Organisation behind the tool
EM-DAT is maintained by the Centre for Research on the Epidemiology of Disasters (CRED), based at the Université catholique de Louvain in Belgium. CRED focuses on disaster epidemiology, public health, and risk analysis, and collaborates with international organisations, governments, and research institutions.
What the tool does
- EM-DAT provides structured, historical data on disasters at global, regional, and country levels. Key functions include:
- Records of natural and technological disasters since 1900
- Classification by disaster type (e.g. floods, droughts, earthquakes, industrial accidents)
- Data on human impacts, including deaths, injuries, and people affected
- Estimates of economic damage where available
- Time-series and country-level disaster profiles
- Downloadable datasets for further analysis
- Filtering by hazard type, geography, and time period
- The database is designed to support comparative analysis and trend assessment rather than real-time monitoring.
Target audience
The primary users are researchers, international organisations, and policymakers working on disaster risk reduction and humanitarian response.

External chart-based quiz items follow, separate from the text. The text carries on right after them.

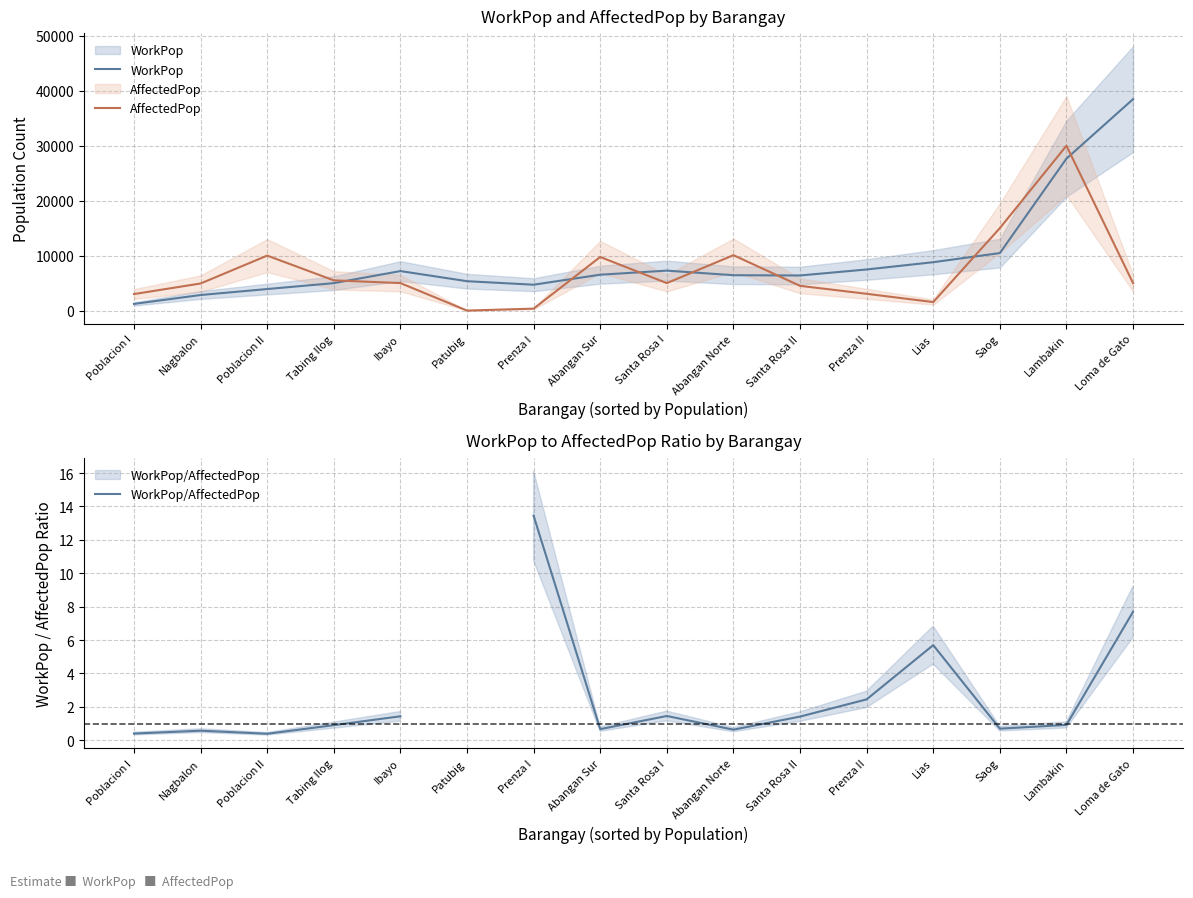

What is the difference between the AffectedPop values at Santa Rosa II and Poblacion I?

1500.0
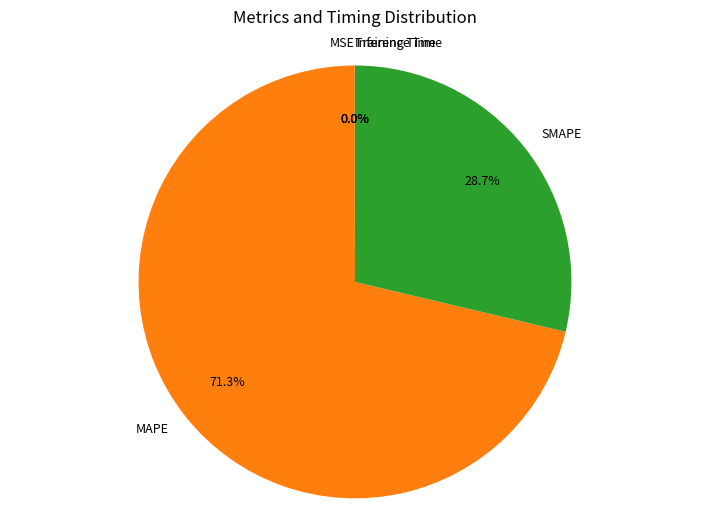

Which category has the biggest portion of the pie?

MAPE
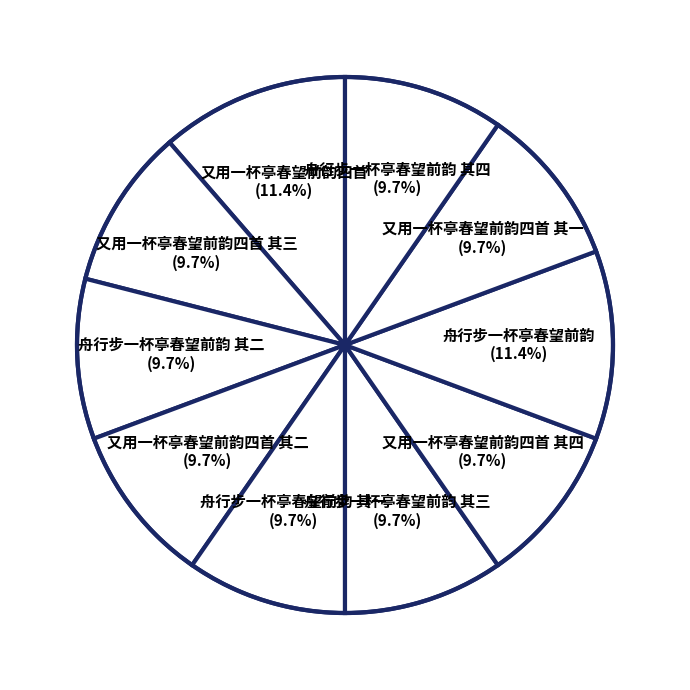

Does 又用一杯亭春望前韵四首 (11.4%) represent more than half of the total?

No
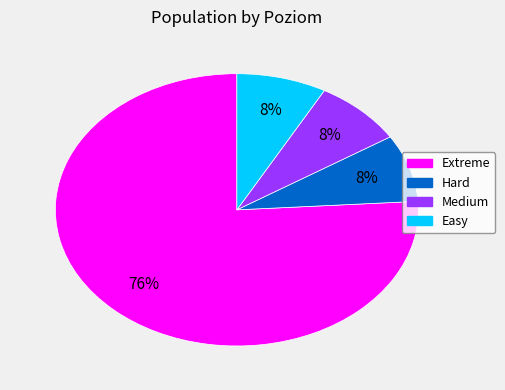

To the nearest percent, what is the difference between the Easy and Extreme slice percentages?

68%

Other audiences include insurers, development institutions, non-governmental organisations, and finance professionals conducting risk and sustainability analysis.
Relevance to finance professionals
EM-DAT can support several finance-related use cases, including:
Risk assessment
- Identification of countries or regions with repeated exposure to specific hazards
- Historical frequency and severity of disaster events
- Context for physical climate risk and stress testing
ESG analysis
- Social impact indicators such as fatalities and populations affected
- Inputs for assessing community vulnerability and resilience
- Supporting evidence for environmental and social risk disclosures
Market and asset context
- Insights into risks affecting agriculture, infrastructure, transport, and energy systems
- Background data for insurance, reinsurance, and sovereign risk analysis
Investment context
- Long-term disaster trends relevant to infrastructure, real assets, and emerging markets
- Geographic risk differentiation for portfolio allocation and due diligence
- The tool is best suited for historical analysis and strategic risk assessment rather than short-term forecasting.